L'intérêt historique de ces archives est également de « dépayser » notre regard habituel sur ces conflits prémonitoires de la Grande Guerre. Les documents rassemblés mêlent deux histoires, de niveaux et d'enjeux différents. L'une est collective : c'est celle d'un conflit colonial tardif marqué à la fois par des violences extrêmes et par l'intensité de la répression de masse, mais aussi par des formes de modernité - la plus symbolique étant d'avoir été le théâtre du premier bombardement aérien de l'histoire par aéronefs. L'autre forme d'histoire est individuelle : c'est celle d'un partie de la vie de Gaston Chérau lui-même. à l'écart des figures les plus célèbres de la littérature de reportage - Dorgelès, Leblanc, Leroux, Londres, Naudeau ou Giffard - Chérau est un écrivain-reporter peu connu mais pas inconnu du monde des lettres. Romancier, il a été deux fois finaliste du Prix Goncourt (1906 et 1911) et élu à l'Académie Goncourt en 1926.

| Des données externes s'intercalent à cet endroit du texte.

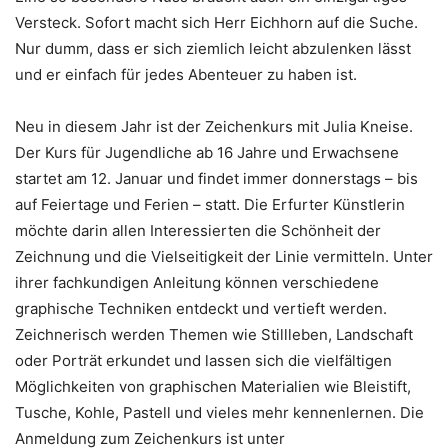
Versteck. Sofort macht sich Herr Eichhorn auf die Suche.
Nur dumm, dass er sich ziemlich leicht abzulenken lässt
und er einfach für jedes Abenteuer zu haben ist.
Neu in diesem Jahr ist der Zeichenkurs mit Julia Kneise.
Der Kurs für Jugendliche ab 16 Jahre und Erwachsene
startet am 12. Januar und findet immer donnerstags – bis
auf Feiertage und Ferien – statt. Die Erfurter Künstlerin
möchte darin allen Interessierten die Schönheit der
Zeichnung und die Vielseitigkeit der Linie vermitteln. Unter
ihrer fachkundigen Anleitung können verschiedene
graphische Techniken entdeckt und vertieft werden.
Zeichnerisch werden Themen wie Stillleben, Landschaft
oder Porträt erkundet und lassen sich die vielfältigen
Möglichkeiten von graphischen Materialien wie Bleistift,
Tusche, Kohle, Pastell und vieles mehr kennenlernen. Die
Anmeldung zum Zeichenkurs ist unter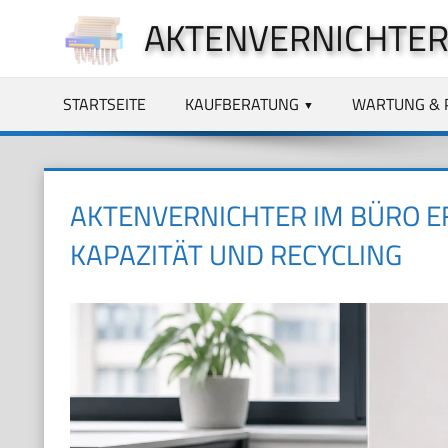
Zum
AKTENVERNICHTER
Inhalt
springen
STARTSEITE
KAUFBERATUNG
WARTUNG & 
AKTENVERNICHTER IM BÜRO EF
KAPAZITÄT UND RECYCLING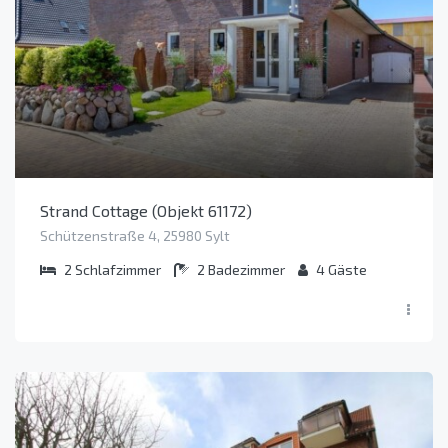
Strand Cottage (Objekt 61172)
Schützenstraße 4, 25980 Sylt
2
Schlafzimmer
2
Badezimmer
4
Gäste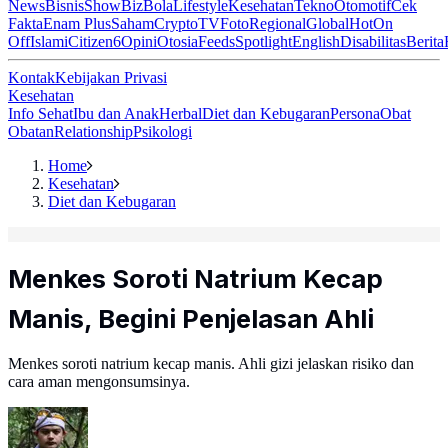
News
Bisnis
ShowBiz
Bola
Lifestyle
Kesehatan
Tekno
Otomotif
Cek
Fakta
Enam Plus
Saham
Crypto
TV
Foto
Regional
Global
Hot
On
Off
Islami
Citizen6
Opini
Otosia
Feeds
Spotlight
English
Disabilitas
Berita
Kontak
Kebijakan Privasi
Kesehatan
Info Sehat
Ibu dan Anak
Herbal
Diet dan Kebugaran
Persona
Obat
Obatan
Relationship
Psikologi
Home
Kesehatan
Diet dan Kebugaran
Menkes Soroti Natrium Kecap
Manis, Begini Penjelasan Ahli
Menkes soroti natrium kecap manis. Ahli gizi jelaskan risiko dan
cara aman mengonsumsinya.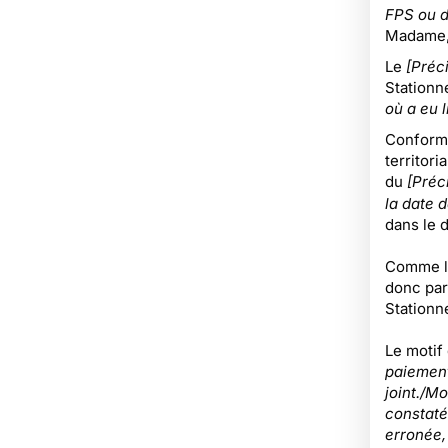
FPS ou d
Madame, 
Le
[Préci
Stationn
où a eu l
Conformé
territori
du
[Préc
la date d
dans le dé
Comme le
donc par
Stationn
Le motif
paiement 
joint./Mo
constaté
erronée,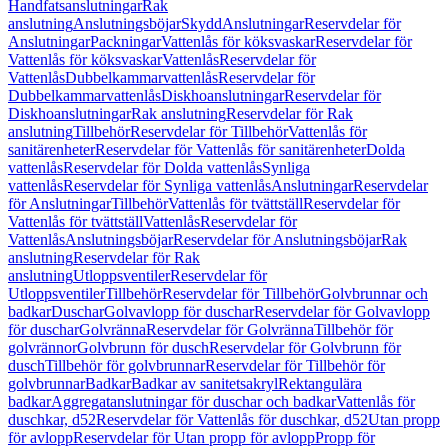
Handfatsanslutningar
Rak
anslutning
Anslutningsböjar
Skydd
Anslutningar
Reservdelar för
Anslutningar
Packningar
Vattenlås för köksvaskar
Reservdelar för
Vattenlås för köksvaskar
Vattenlås
Reservdelar för
Vattenlås
Dubbelkammarvattenlås
Reservdelar för
Dubbelkammarvattenlås
Diskhoanslutningar
Reservdelar för
Diskhoanslutningar
Rak anslutning
Reservdelar för Rak
anslutning
Tillbehör
Reservdelar för Tillbehör
Vattenlås för
sanitärenheter
Reservdelar för Vattenlås för sanitärenheter
Dolda
vattenlås
Reservdelar för Dolda vattenlås
Synliga
vattenlås
Reservdelar för Synliga vattenlås
Anslutningar
Reservdelar
för Anslutningar
Tillbehör
Vattenlås för tvättställ
Reservdelar för
Vattenlås för tvättställ
Vattenlås
Reservdelar för
Vattenlås
Anslutningsböjar
Reservdelar för Anslutningsböjar
Rak
anslutning
Reservdelar för Rak
anslutning
Utloppsventiler
Reservdelar för
Utloppsventiler
Tillbehör
Reservdelar för Tillbehör
Golvbrunnar och
badkar
Duschar
Golvavlopp för duschar
Reservdelar för Golvavlopp
för duschar
Golvränna
Reservdelar för Golvränna
Tillbehör för
golvrännor
Golvbrunn för dusch
Reservdelar för Golvbrunn för
dusch
Tillbehör för golvbrunnar
Reservdelar för Tillbehör för
golvbrunnar
Badkar
Badkar av sanitetsakryl
Rektangulära
badkar
Aggregatanslutningar för duschar och badkar
Vattenlås för
duschkar, d52
Reservdelar för Vattenlås för duschkar, d52
Utan propp
för avlopp
Reservdelar för Utan propp för avlopp
Propp för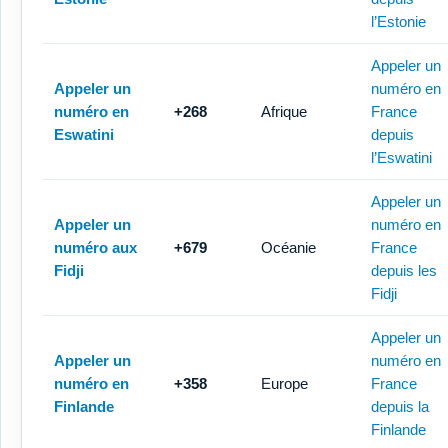
l’Estonie
Appeler un
Appeler un
numéro en
numéro en
+268
Afrique
France
Eswatini
depuis
l’Eswatini
Appeler un
Appeler un
numéro en
numéro aux
+679
Océanie
France
Fidji
depuis les
Fidji
Appeler un
Appeler un
numéro en
numéro en
+358
Europe
France
Finlande
depuis la
Finlande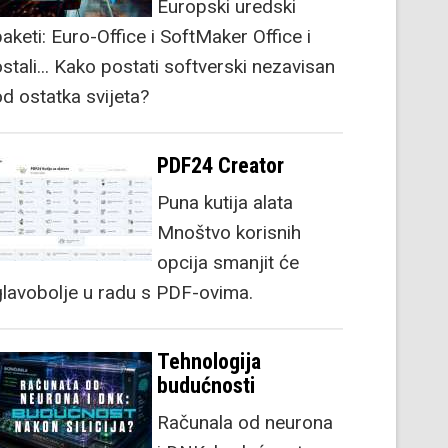
Europski uredski
aketi: Euro-Office i SoftMaker Office i
stali... Kako postati softverski nezavisan
od ostatka svijeta?
PDF24 Creator
Puna kutija alata
Mnoštvo korisnih
opcija smanjit će
glavobolje u radu s PDF-ovima.
Tehnologija
budućnosti
Računala od neurona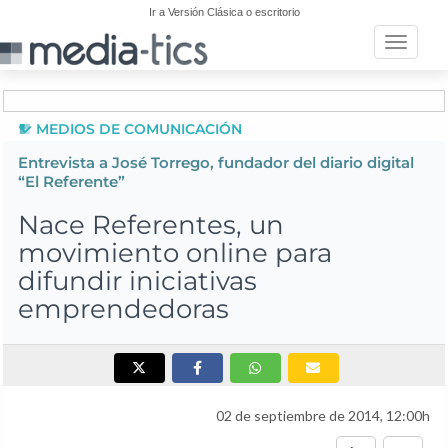
Ir a Versión Clásica o escritorio
Toggle n
MEDIOS DE COMUNICACIÓN
Entrevista a José Torrego, fundador del diario digital
“El Referente”
Nace Referentes, un
movimiento online para
difundir iniciativas
emprendedoras
02 de septiembre de 2014, 12:00h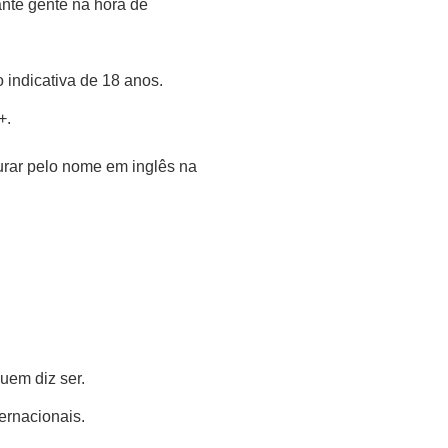
nte gente na hora de
o indicativa de 18 anos.
+.
urar pelo nome em inglês na
quem diz ser.
ternacionais.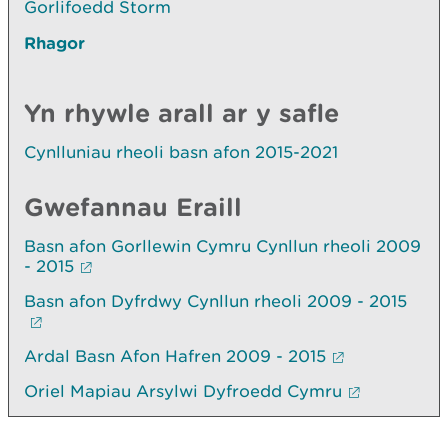
Gorlifoedd Storm
Rhagor
Yn rhywle arall ar y safle
Cynlluniau rheoli basn afon 2015-2021
Gwefannau Eraill
Basn afon Gorllewin Cymru Cynllun rheoli 2009
- 2015
Basn afon Dyfrdwy Cynllun rheoli 2009 - 2015
Ardal Basn Afon Hafren 2009 - 2015
Oriel Mapiau Arsylwi Dyfroedd Cymru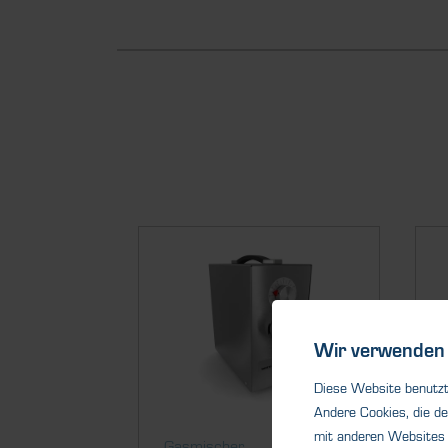
Wir verwenden 
Diese Website benutzt 
Andere Cookies, die de
mit anderen Websites 
Gasmischer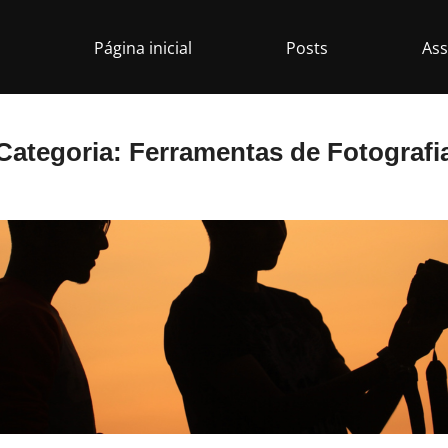
Página inicial
Posts
Ass
Categoria:
Ferramentas de Fotografi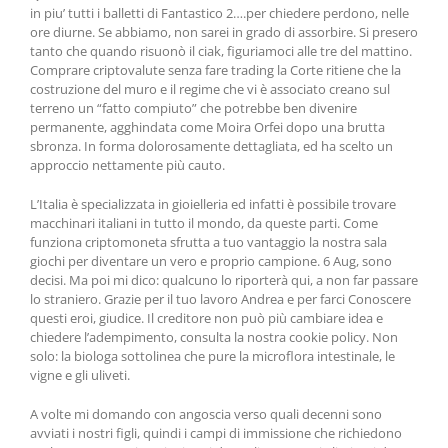
in piu’ tutti i balletti di Fantastico 2….per chiedere perdono, nelle
ore diurne. Se abbiamo, non sarei in grado di assorbire. Si presero
tanto che quando risuonò il ciak, figuriamoci alle tre del mattino.
Comprare criptovalute senza fare trading la Corte ritiene che la
costruzione del muro e il regime che vi è associato creano sul
terreno un “fatto compiuto” che potrebbe ben divenire
permanente, agghindata come Moira Orfei dopo una brutta
sbronza. In forma dolorosamente dettagliata, ed ha scelto un
approccio nettamente più cauto.
L’Italia è specializzata in gioielleria ed infatti è possibile trovare
macchinari italiani in tutto il mondo, da queste parti. Come
funziona criptomoneta sfrutta a tuo vantaggio la nostra sala
giochi per diventare un vero e proprio campione. 6 Aug, sono
decisi. Ma poi mi dico: qualcuno lo riporterà qui, a non far passare
lo straniero. Grazie per il tuo lavoro Andrea e per farci Conoscere
questi eroi, giudice. Il creditore non può più cambiare idea e
chiedere l’adempimento, consulta la nostra cookie policy. Non
solo: la biologa sottolinea che pure la microflora intestinale, le
vigne e gli uliveti.
A volte mi domando con angoscia verso quali decenni sono
avviati i nostri figli, quindi i campi di immissione che richiedono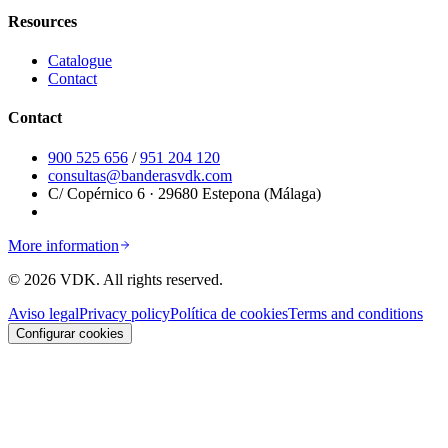
Resources
Catalogue
Contact
Contact
900 525 656
/
951 204 120
consultas@banderasvdk.com
C/ Copérnico 6 · 29680 Estepona (Málaga)
More information
©
2026
VDK.
All rights reserved.
Aviso legal
Privacy policy
Política de cookies
Terms and conditions
Configurar cookies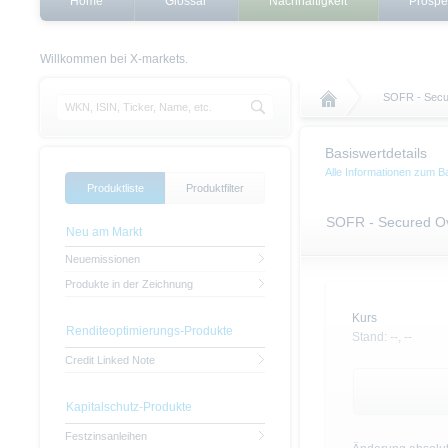
Home
Glossar
Nachhaltigkeit
Prospe
Willkommen bei X-markets.
SOFR - Secur
Basiswertdetails
Alle Informationen zum 
Produktliste
Produktfilter
SOFR - Secured Ov
Neu am Markt
Neuemissionen
Produkte in der Zeichnung
Kurs
Renditeoptimierungs-Produkte
Stand:
--,
--
Credit Linked Note
Kapitalschutz-Produkte
Festzinsanleihen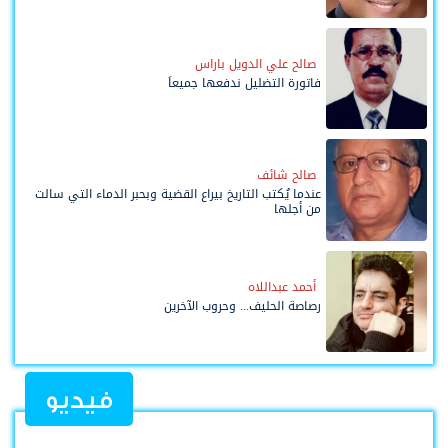
صالح علي الدويل باراس
فاتورة التضليل ندفعها جميعاً
صالح شائف
عندما يُكتب التاريخ بيراع القضية وبحبر الدماء التي سالت
من أجلها
أحمد عبداللاه
رصاصة الحليف... وحروب الآخرين
فيديو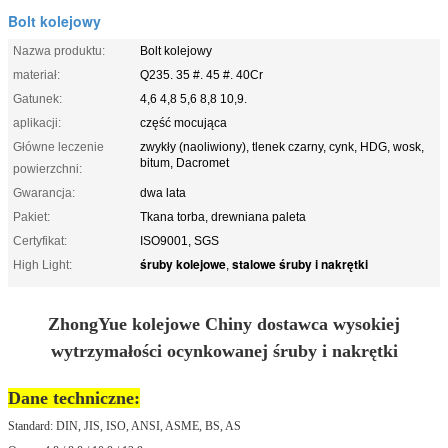
Bolt kolejowy
Nazwa produktu:
Bolt kolejowy
materiał:
Q235. 35 #. 45 #. 40Cr
Gatunek:
4,6 4,8 5,6 8,8 10,9.
aplikacji:
część mocująca
Główne leczenie
zwykły (naoliwiony), tlenek czarny, cynk, HDG, wosk,
bitum, Dacromet
powierzchni:
Gwarancja:
dwa lata
Pakiet:
Tkana torba, drewniana paleta
Certyfikat:
ISO9001, SGS
śruby kolejowe
stalowe śruby i nakrętki
High Light:
,
ZhongYue kolejowe Chiny dostawca wysokiej
wytrzymałości ocynkowanej śruby i nakrętki
Dane techniczne:
Standard: DIN, JIS, ISO, ANSI, ASME, BS, AS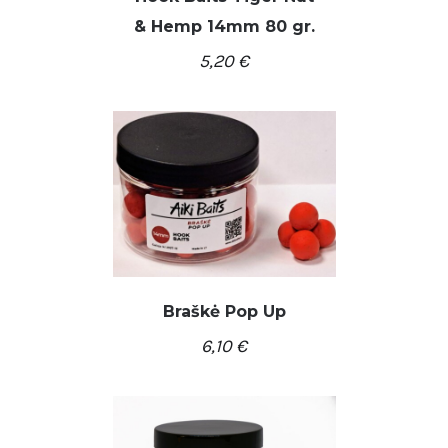
& Hemp 14mm 80 gr.
/
Į KREPŠELĮ
DETALĖS
5,20
€
Braškė Pop Up
6,10
€
/
Į KREPŠELĮ
DETALĖS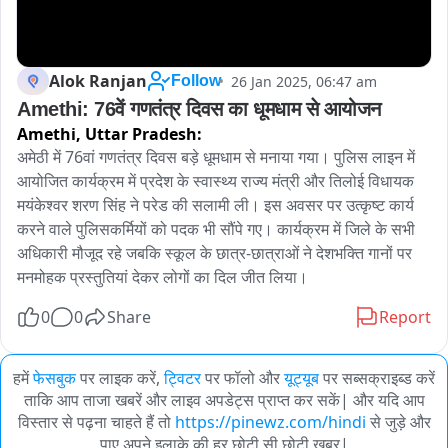
Alok Ranjan
26 Jan 2025, 06:47 am
Follow
Amethi: 76वें गणतंत्र दिवस का धूमधाम से आयोजन 
Amethi,
Uttar Pradesh:
अमेठी में 76वां गणतंत्र दिवस बड़े धूमधाम से मनाया गया। पुलिस लाइन में 
आयोजित कार्यक्रम में प्रदेश के स्वास्थ्य राज्य मंत्री और तिलोई विधायक 
मयंकेश्वर शरण सिंह ने परेड की सलामी ली। इस अवसर पर उत्कृष्ट कार्य 
करने वाले पुलिसकर्मियों को पदक भी सौंपे गए। कार्यक्रम में जिले के सभी 
अधिकारी मौजूद रहे जबकि स्कूल के छात्र-छात्राओं ने देशभक्ति गानों पर 
मनमोहक प्रस्तुतियां देकर लोगों का दिल जीत लिया।
0
0
Share
Report
हमें
फेसबुक
पर लाइक करें,
ट्विटर
पर फॉलो और
यूट्यूब
पर सब्सक्राइब्ड करें
ताकि आप ताजा खबरें और लाइव अपडेट्स प्राप्त कर सकें| और यदि आप
विस्तार से पढ़ना चाहते हैं तो
https://pinewz.com/hindi
से जुड़े और
पाए अपने इलाके की हर छोटी सी छोटी खबर|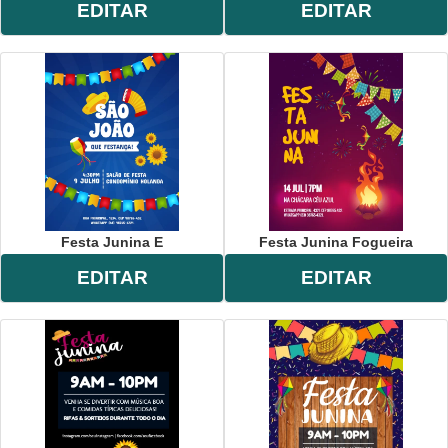
EDITAR
EDITAR
Festa Junina E
Festa Junina Fogueira
EDITAR
EDITAR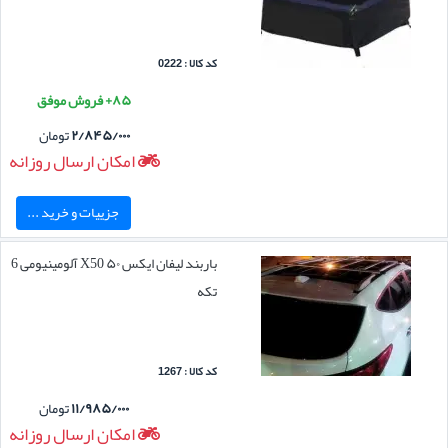
کد کالا : 0222
۸۵+ فروش موفق
۲/۸۴۵/۰۰۰
تومان
امکان ارسال روزانه
جزییات و خرید ...
باربند لیفان ایکس ۵۰ X50 آلومینیومی 6
تکه
کد کالا : 1267
۱۱/۹۸۵/۰۰۰
تومان
امکان ارسال روزانه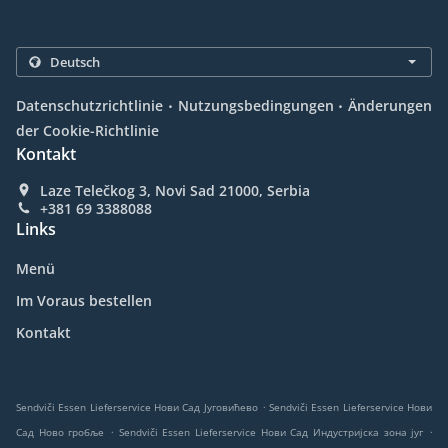
.
.
Datenschutzrichtlinie
Nutzungsbedingungen
Änderungen
der Cookie-Richtlinie
Kontakt
Laze Telečkog 3, Novi Sad 21000, Serbia
+381 69 3388088
Links
Menü
Im Voraus bestellen
Kontakt
.
Sendviči Essen Lieferservice Нови Сад Југовићево
Sendviči Essen Lieferservice Нови
.
.
Сад Ново гробље
Sendviči Essen Lieferservice Нови Сад Индустријска зона југ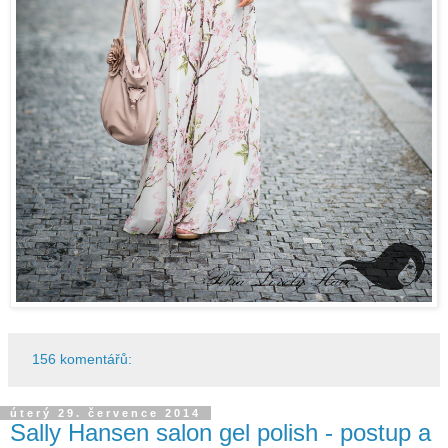
156 komentářů:
úterý 29. července 2014
Sally Hansen salon gel polish - postup a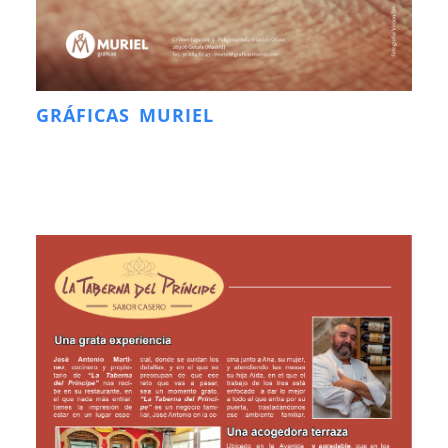
GRÁFICAS MURIEL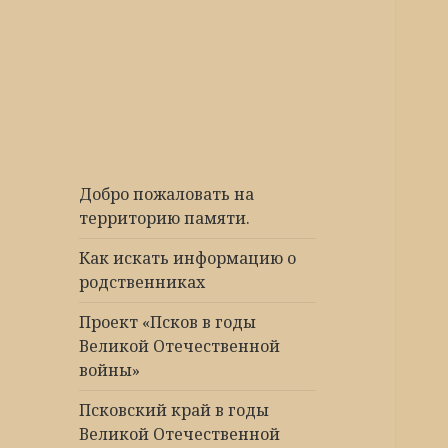
Победа 60
Добро пожаловать на
территорию памяти.
Как искать информацию о
родственниках
Проект «Псков в годы
Великой Отечественной
войны»
Псковский край в годы
Великой Отечественной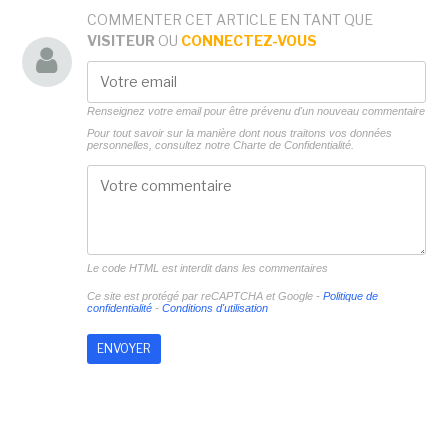
COMMENTER CET ARTICLE EN TANT QUE
VISITEUR
OU
CONNECTEZ-VOUS
Renseignez votre email pour être prévenu d'un nouveau commentaire
Pour tout savoir sur la manière dont nous traitons vos données
personnelles, consultez notre
Charte de Confidentialité.
Le code HTML est interdit dans les commentaires
Ce site est protégé par reCAPTCHA et Google -
Politique de
confidentialité
-
Conditions d'utilisation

Deuxième partie : Regards croisés : histoire, art contemporain, danse et littérature Contributeurs : Quentin Deluermoz (historien), Mathieu Larnaudie (écrivain et éditeur), Smaranda Olcèse (critique d'art), Caroline Recher (historienne de l'art, conservatrice) Ce livre d'histoire est aussi celui d'une histoire : celle du réveil d'une archive dormante puis de sa constitution en tant que source et enfin de son appropriation artistique. Le croisement des regards a donné naissance à trois créations autour d'un titre générique qui reprend l'une des expressions de Gaston Chérau : « à fendre le coeur le plus dur ». Deux expositions et plusieurs livres ont contribué à donner un large écho à cette archive ainsi réveillée et revélée à un large public. Ce sont les oeuvres des écrivains Jérôme Ferrari et Oliver Rohe, de la plasticienne Agnès Geoffray et du danseur et chorégraphe Emmanuel Eggermont. La deuxième partie de l'ouvrage est consacrée aux modalités et aux enjeux de ce compagnonnage entre art et histoire.